- [İncelenecek metin]
━━━━━━

Güvenlik soruşturması...

Kamuda, biraz özelliği olan bir göreve atanmak istiyorsanız, özel yaşamınızın didik didik edilmesine katlanmak zorundasınız. Arşiv araştırması ve güvenlik soruşturması aşamalarından geçemeyenlerin kamu görevine atanmaları yasak.

Arşiv araştırmasına diyeceğimiz yok. Kamuya atanmak isteyen herkes arşiv taramasından geçiriliyor. Devletin arşivlerinden, adli sicil kaydınız; kolluk güçlerince aranıp aranmadığınız; kamu görevinden çıkarma ya da hakkınızda memur olmanıza engel, kesinleşmiş mahkeme kararı olup olmadığı gibi bilgiler araştırılıyor.

Ama güvenlik soruşturması için aynı sözleri edemeyiz. Onur kırıcı... Düşünebiliyor musunuz? MİT, Emniyet Genel Müdürlüğü ya da valiler, hakkınızda bilgi toplamak üzere peşinize polisleri/ ajanları takıyor. Yazdıkları raporlar olumlu değilse kamu görevlisi olamıyorsunuz.

Bütün kamu görevlileri için istenmiyor ama kapsama alanı çok geniş. Üst düzey görevlerde; askeri ve kolluk görevlerinde; gizlilik dereceli bilgi ve belgeleri saklayan birimlerde; Cumhurbaşkanınca gizli olduğuna karar verilen yerlerde çalışanlar; teftiş ve denetim elemanları, bu tezgahtan geçmek zorunda.

Güvenlik soruşturması ve arşiv araştırmasının kuralları 1994 yılında çıkarılan 4045 sayılı yasayla düzenlenmişti, önemli maddeleri iptal edilince 7.4.2021 günlü 7315 sayılı bir yasa çıkarıldı. CHP, iptal isteğiyle Anayasa Mahkemesine başvurdu. Bir yıldır gündeme alınmayı bekliyor. Ama geçtiğimiz hafta 3 Haziran 2022’de Yönetmeliği yayımlandı.

Yasa ve Yönetmelikte, toplanan bilgiler başka amaçlarla kullanılamaz; işlenme amacı ortadan kalktığında silinir; dava açılmamışsa iki yıldan çok arşivlerde tutulamaz, yok edilir…gibi kurallara yer veriliyorsa da kulak asmayın.

━━━━━━

- [Sağlanan girdiler]
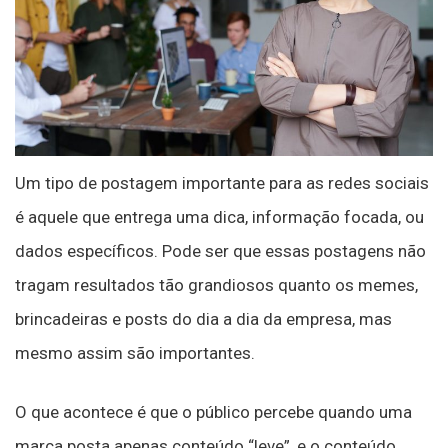
Um tipo de postagem importante para as redes sociais
é aquele que entrega uma dica, informação focada, ou
dados específicos. Pode ser que essas postagens não
tragam resultados tão grandiosos quanto os memes,
brincadeiras e posts do dia a dia da empresa, mas
mesmo assim são importantes.
O que acontece é que o público percebe quando uma
marca posta apenas conteúdo “leve”, e o conteúdo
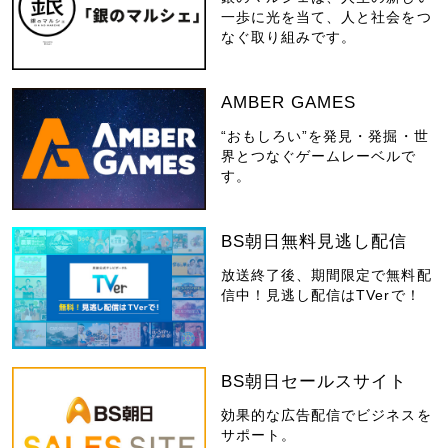
一歩に光を当て、人と社会をつ
なぐ取り組みです。
AMBER GAMES
“おもしろい”を発見・発掘・世
界とつなぐゲームレーベルで
す。
BS朝日無料見逃し配信
放送終了後、期間限定で無料配
信中！見逃し配信はTVerで！
BS朝日セールスサイト
効果的な広告配信でビジネスを
サポート。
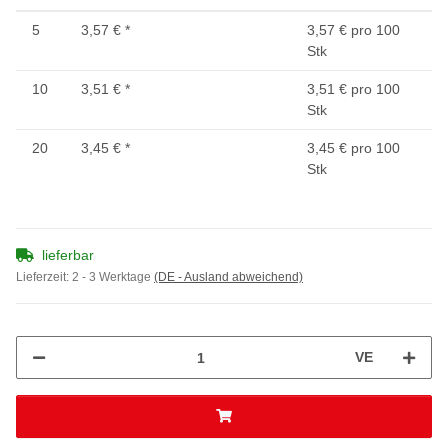
5
3,57 €
*
3,57 € pro 100
Stk
10
3,51 €
*
3,51 € pro 100
Stk
20
3,45 €
*
3,45 € pro 100
Stk
lieferbar
Lieferzeit:
2 - 3 Werktage
(DE - Ausland abweichend)
VE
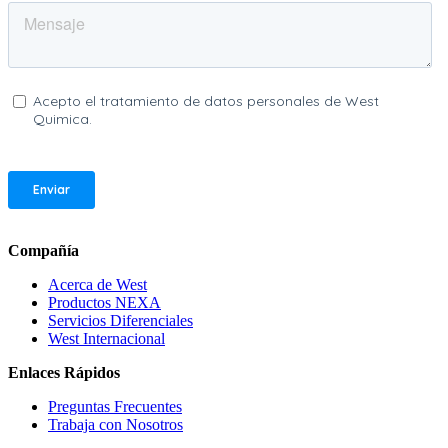
Compañía
Acerca de West
Productos NEXA
Servicios Diferenciales
West Internacional
Enlaces Rápidos
Preguntas Frecuentes
Trabaja con Nosotros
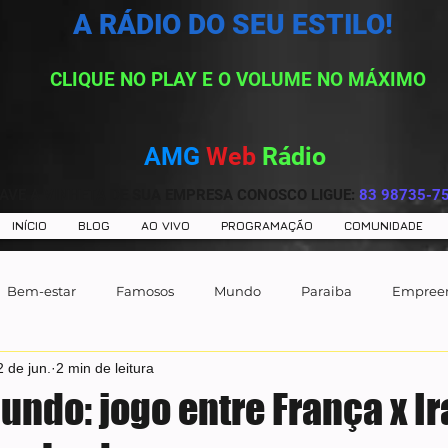
A RÁDIO DO SEU ESTILO!
CLIQUE NO PLAY E O VOLUME NO MÁXIMO
AMG
Web
Rádio
AVE A VINHETA DE SUA EMPRESA CONOSCO LIGUE:
83 98735-7
INÍCIO
BLOG
AO VIVO
PROGRAMAÇÃO
COMUNIDADE
Bem-estar
Famosos
Mundo
Paraiba
Empree
2 de jun.
2 min de leitura
undo: jogo entre França x I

━━━━━━

- [Alıştırma görevleri]
A - Güvenlik soruşturmasıyla ilgili metinde "Kamuda, biraz özelliği" sözlerinden başlayıp "kamu görevlisi olamıyorsunuz." sözlerine kadar, bu sözler de dahil, olan bölümü aynen yazar mısınız?
B - Güvenlik soruşturmasıyla ilgili metne göre aşağıdaki soruların yanıtları nedir? Yanıtları da aynı biçimde (i), (ii), (iii) ile işaretleyin.
(i) 4045 sayılı yasa hangi yılda çıkarılmıştı?
(ii) Yönetmelik hangi tarihte yayımlandı?
(iii) Yasa ve Yönetmeliğe göre, dava açılmamışsa toplanan bilgiler arşivlerde en çok ne kadar süre tutulabilir?
C - Güvenlik soruşturmasını anlatan metni son cümlesinden sonra sürdürür müsünüz?

- [Verilen yanıtlar]
A -
Kamuda, biraz özelliği olan bir göreve atanmak istiyorsanız, özel yaşamınızın didik didik edilmesine katlanmak zorundasınız. Arşiv araştırması ve güvenlik soruşturması aşamalarından geçemeyenlerin kamu görevine atanmaları yasak.

Arşiv araştırmasına diyeceğimiz yok. Kamuya atanmak isteyen herkes arşiv taramasından geçiriliyor. Devletin arşivlerinden, adli sicil kaydınız; kolluk güçlerince aranıp aranmadığınız; kamu görevinden çıkarma ya da hakkınızda memur olmanıza engel, kesinleşmiş mahkeme kararı olup olmadığı gibi bilgiler araştırılıyor.

Ama güvenlik soruşturması için aynı sözleri edemeyiz. Onur kırıcı... Düşünebiliyor musunuz? MİT, Emniyet Genel Müdürlüğü ya da valiler, hakkınızda bilgi toplamak üzere peşinize polisleri/ ajanları takıyor. Yazdıkları raporlar olumlu değilse kamu görevlisi olamıyorsunuz.

B -
(i) 1994
(ii) 3 Haziran 2022
(iii) İki yıl

C -
Soruşturma bugünün işi değil. Devlet, vatandaşına hiç güvenmedi. Hep fişleme gereği duydu. Üstelik bunu yaparken kuralları yasalarla belirlensin, hukuka uygun olsun diye bir kaygı da taşımadı. Güvenlik soruşturması yapılmasının nedenini sorsanız, şöyle bir yanıt vereceklerdir; “devlet, işe alacağı kişinin kim olduğunu araştırmasın mı?”

Elbette araştırılacak. Ama neyin araştırıldığı önemli. Kamu görevine atanmak isteyenin peşine polisler, ajanlar takıyorlar. Belli ki görevin gerektirdiği niteliklere uygunluk dışında başka özellikler aranıyor. Hemen hukuk, adalet, sözcükleri dökülüvermesin dudaklarımızdan; Anayasa Mahkemesi, kişisel veriler yeterince korunursa Anayasaya aykırılık oluşmaz diye kararlar veriyor.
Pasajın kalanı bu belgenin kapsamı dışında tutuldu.